## [Task requirements]
Exact reproduction of every record is required, and pictures are to be excluded.

## [Supplied data]
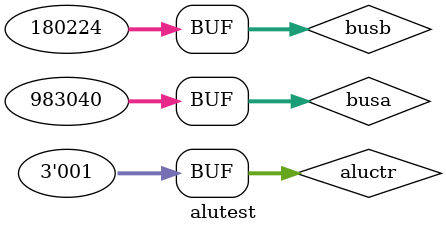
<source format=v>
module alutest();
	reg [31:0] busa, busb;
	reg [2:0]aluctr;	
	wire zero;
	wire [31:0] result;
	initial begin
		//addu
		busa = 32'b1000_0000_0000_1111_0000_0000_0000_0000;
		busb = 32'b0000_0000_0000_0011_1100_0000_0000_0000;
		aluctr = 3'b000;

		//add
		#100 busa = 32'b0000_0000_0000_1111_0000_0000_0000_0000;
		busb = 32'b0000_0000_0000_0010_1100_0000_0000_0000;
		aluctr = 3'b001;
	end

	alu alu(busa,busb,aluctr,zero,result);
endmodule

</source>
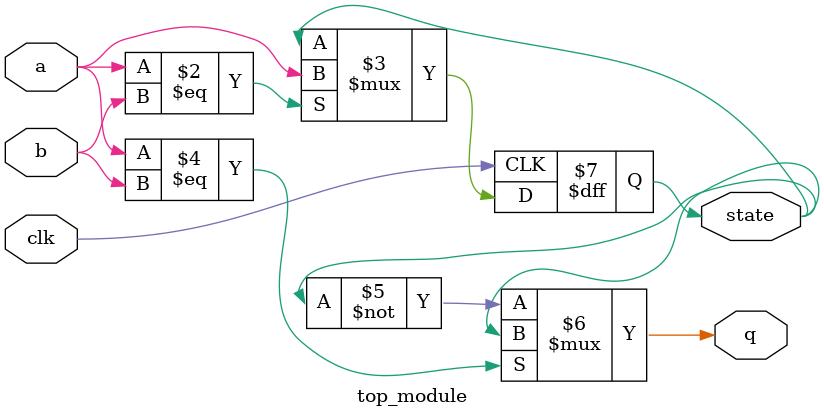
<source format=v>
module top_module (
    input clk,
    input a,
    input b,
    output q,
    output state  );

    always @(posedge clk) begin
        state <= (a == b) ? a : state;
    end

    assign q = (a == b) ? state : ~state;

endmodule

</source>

## [Expected answer]
<source format=v>
module alutest();
	reg [31:0] busa, busb;
	reg [2:0]aluctr;	
	wire zero;
	wire [31:0] result;
	initial begin
		//addu
		busa = 32'b1000_0000_0000_1111_0000_0000_0000_0000;
		busb = 32'b0000_0000_0000_0011_1100_0000_0000_0000;
		aluctr = 3'b000;

		//add
		#100 busa = 32'b0000_0000_0000_1111_0000_0000_0000_0000;
		busb = 32'b0000_0000_0000_0010_1100_0000_0000_0000;
		aluctr = 3'b001;
	end

	alu alu(busa,busb,aluctr,zero,result);
endmodule

</source>
<source format=v>
module top_module (
    input clk,
    input a,
    input b,
    output q,
    output state  );

    always @(posedge clk) begin
        state <= (a == b) ? a : state;
    end

    assign q = (a == b) ? state : ~state;

endmodule

</source>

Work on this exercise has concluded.